Writing Book Reviews

This guide offers techniques for writing critical reviews of academic books.

Research the Author

It is important to understand the author’s background, which informs their perspective and their authority on the subject. Your review should include a brief section on the author’s credentials and previous work. To find this, you may look at:

  • Personal websites: Some authors will keep personal websites that summarize their academic career, talk about their current research interests, and compile their previous publications and achievements.
  • Academic websites: Universities may have profiles on their faculty. If the author currently teaches at a university, this can speak to their authority and credentials, as well as their other work.
  • Curriculum Vitae: Academic authors may have a detailed curriculum vitae (CV) that can be found online. More in depth than a resume, this will likely include all of their past research and all of the academic institutions they have worked at.
  • Other published works: Other books and articles written by the author tell the story of their career. Search the Library website to see if you can find what else the author has written.

Understand the Subject

You should also understand the subject the author is writing in, including the current state of knowledge, generally accepted paradigms, and requirements of writing in the genre. Your course readings and educational background will likely prepare you for this. Knowing the subject helps you determine what the book’s unique contribution to the subject is, which parts are generally accepted or controversial, and whether the author is accepting or challenging the current state of affairs.

Read the Book

Writing a book review requires close reading. Read with a critical eye, but don’t be overly harsh. Read the book the author wrote, not the one you wish they wrote: this means evaluating whether the book meets the author’s own goals and adequately proves the thesis.
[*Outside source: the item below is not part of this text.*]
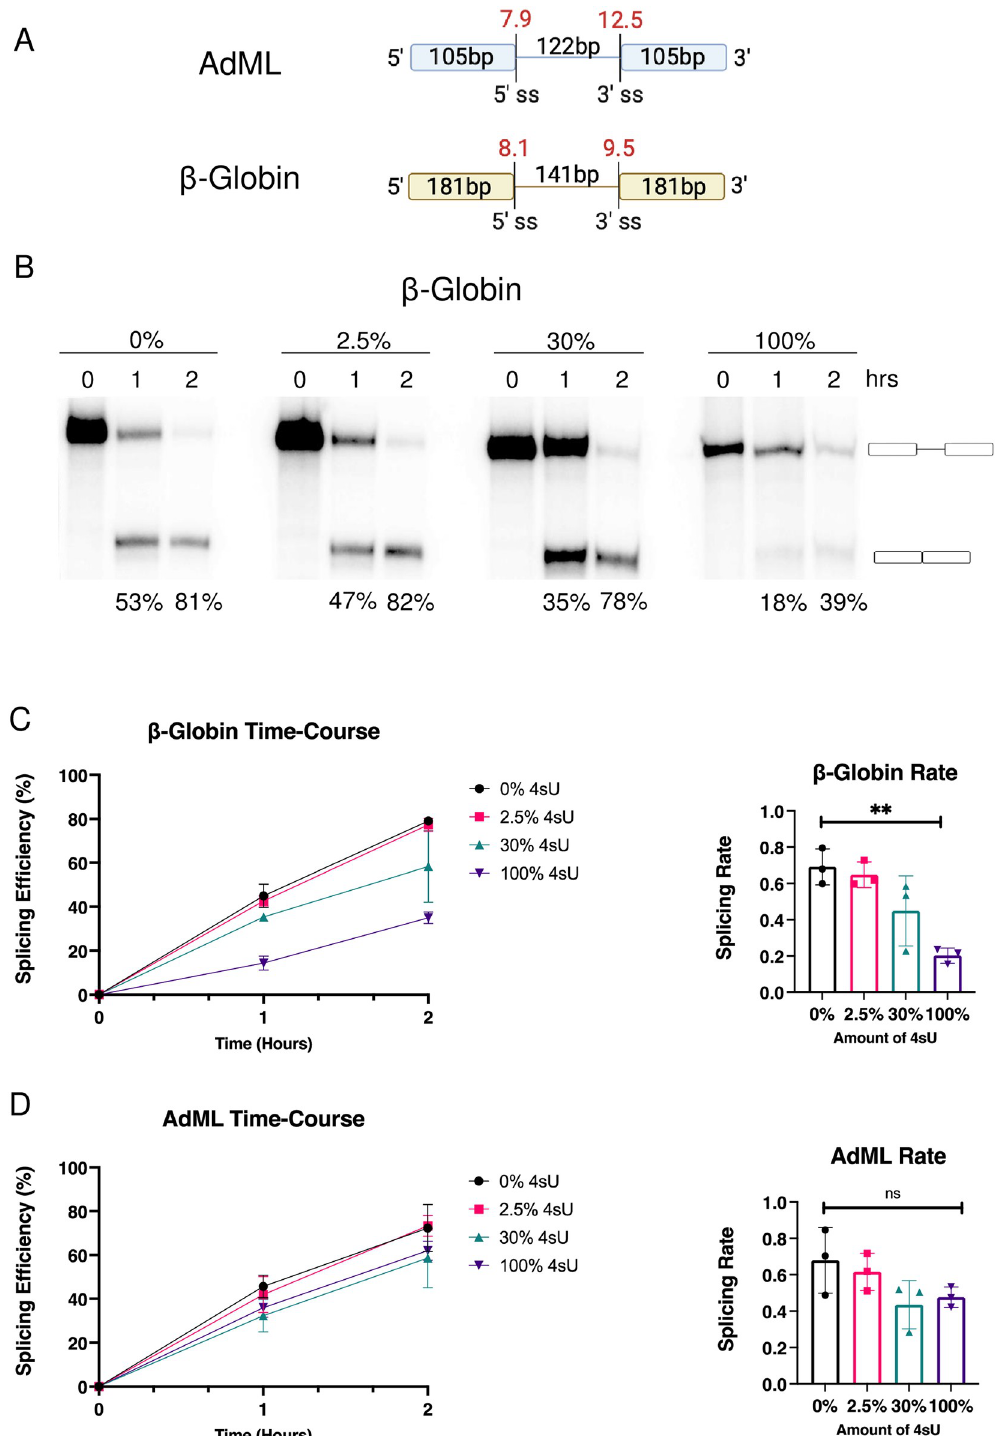
Fig 1. In vitro splicing kinetics of 4sU labeled RNA. (A) Schematic depictions of the AdML and β -Globin minigenes used. Exon and intron sizes, splice sites and strengths (MaxEnt score in red) are indicated. (B) Autoradiogram representing time course behavior of 0%, 2.5%, 30%, and 100% 4sU containing β -Globin pre-mRNAs. Precursor RNA and spliced products are defined on the right of the gel. The numbers under each lane represents the efficiency of splicing. (C) Graphical representation of β -Globin time-course splicing assay splicing efficiencies over time (n = 3) and the corresponding splicing rate. ‘ �� ’ indicates statistically significant difference (ordinary one-way ANOVA, P = 0.0031). (D) Graphical representation of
First, you should determine the author’s purpose, their thesis, and the scope of the book. The title, preface and introduction should offer a sense of all three. The author may also give explicit information about their theoretical assumptions and the state of the topic about which they are writing.

Read the table of contents for information about the main points dealt with in each chapter and the overall structure of the book. Is it divided chronologically, by topic, or in some other way?

As you read, keep detailed, chapter-by-chapter notes. Summarize the author’s argument and write down quotes you will use in your review. Also, write down your reactions and critiques, keeping them clearly separated from the author’s ideas.

As you read, think about:

  • the evidence used and thoroughness of the research: is the evidence comprehensive or anecdotal? Are sources authoritative? Is there bias in the selection of material?
  • The methodology used in research: is this a common and accepted methodology in the field? Is it well suited to the sort of information the author draws on? Does the author make any errors?
  • The presuppositions: every book contains some assumptions. Are these made explicit? Are the assumptions plausible? Does the author consider other points of view?
  • The arguments the author uses to support their points: Could the evidence used support other conclusions? Is the reasoning logical and sound? Does the author address counterarguments?
  •  The style: is the writing clear? Is it engaging to read or dry? Does the author use emotional language to attempt to persuade? Is the book accessible to non-expert readers, or does it contain advanced vocabulary and technical jargon? Does the writing suit the level of the subject matter and the intended audience?

In additions to the main contents of the book, consider the bibliography—this is a good measure of the type and number of sources used—and any understanding aids like visual information like charts and graphs, indexes, etc. Are these effective? Are they accurate? Are they presented in a way that could lead to false conclusions?